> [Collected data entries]

####

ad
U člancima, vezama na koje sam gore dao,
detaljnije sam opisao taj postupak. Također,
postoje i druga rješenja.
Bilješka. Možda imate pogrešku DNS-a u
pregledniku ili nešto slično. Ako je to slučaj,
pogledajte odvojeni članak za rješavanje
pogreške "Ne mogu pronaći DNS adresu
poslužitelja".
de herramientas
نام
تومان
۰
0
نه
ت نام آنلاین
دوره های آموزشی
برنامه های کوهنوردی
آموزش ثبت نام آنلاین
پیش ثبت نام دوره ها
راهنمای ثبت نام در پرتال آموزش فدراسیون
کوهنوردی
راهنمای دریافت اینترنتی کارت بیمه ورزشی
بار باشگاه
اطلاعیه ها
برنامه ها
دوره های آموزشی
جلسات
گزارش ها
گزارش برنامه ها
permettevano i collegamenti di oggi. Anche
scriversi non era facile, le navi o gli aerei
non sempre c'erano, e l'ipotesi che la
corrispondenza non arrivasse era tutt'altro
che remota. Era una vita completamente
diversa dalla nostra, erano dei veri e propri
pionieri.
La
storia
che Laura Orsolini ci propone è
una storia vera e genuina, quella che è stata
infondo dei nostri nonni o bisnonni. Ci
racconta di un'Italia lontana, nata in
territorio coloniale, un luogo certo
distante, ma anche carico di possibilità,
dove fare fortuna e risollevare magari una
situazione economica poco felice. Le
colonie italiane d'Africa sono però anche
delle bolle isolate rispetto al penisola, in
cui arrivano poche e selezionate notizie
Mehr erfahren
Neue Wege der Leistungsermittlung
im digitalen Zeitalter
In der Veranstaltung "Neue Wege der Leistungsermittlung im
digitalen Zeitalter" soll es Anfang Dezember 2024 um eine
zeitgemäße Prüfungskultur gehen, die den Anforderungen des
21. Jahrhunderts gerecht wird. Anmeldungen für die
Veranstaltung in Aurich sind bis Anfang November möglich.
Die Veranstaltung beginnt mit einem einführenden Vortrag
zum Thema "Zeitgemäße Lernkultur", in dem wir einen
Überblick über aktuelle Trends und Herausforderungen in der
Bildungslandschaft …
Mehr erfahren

####

> [Your instructions]
Would you copy, unchanged, the stretch of the records above that begins at the line containing "territorio coloniale, un luogo certo" and ends at the line containing "Überblick über aktuelle", and only that?

> [Exercise output]
territorio coloniale, un luogo certo
distante, ma anche carico di possibilità,
dove fare fortuna e risollevare magari una
situazione economica poco felice. Le
colonie italiane d'Africa sono però anche
delle bolle isolate rispetto al penisola, in
cui arrivano poche e selezionate notizie
Mehr erfahren
Neue Wege der Leistungsermittlung
im digitalen Zeitalter
In der Veranstaltung "Neue Wege der Leistungsermittlung im
digitalen Zeitalter" soll es Anfang Dezember 2024 um eine
zeitgemäße Prüfungskultur gehen, die den Anforderungen des
21. Jahrhunderts gerecht wird. Anmeldungen für die
Veranstaltung in Aurich sind bis Anfang November möglich.
Die Veranstaltung beginnt mit einem einführenden Vortrag
zum Thema "Zeitgemäße Lernkultur", in dem wir einen
Überblick über aktuelle Trends und Herausforderungen in der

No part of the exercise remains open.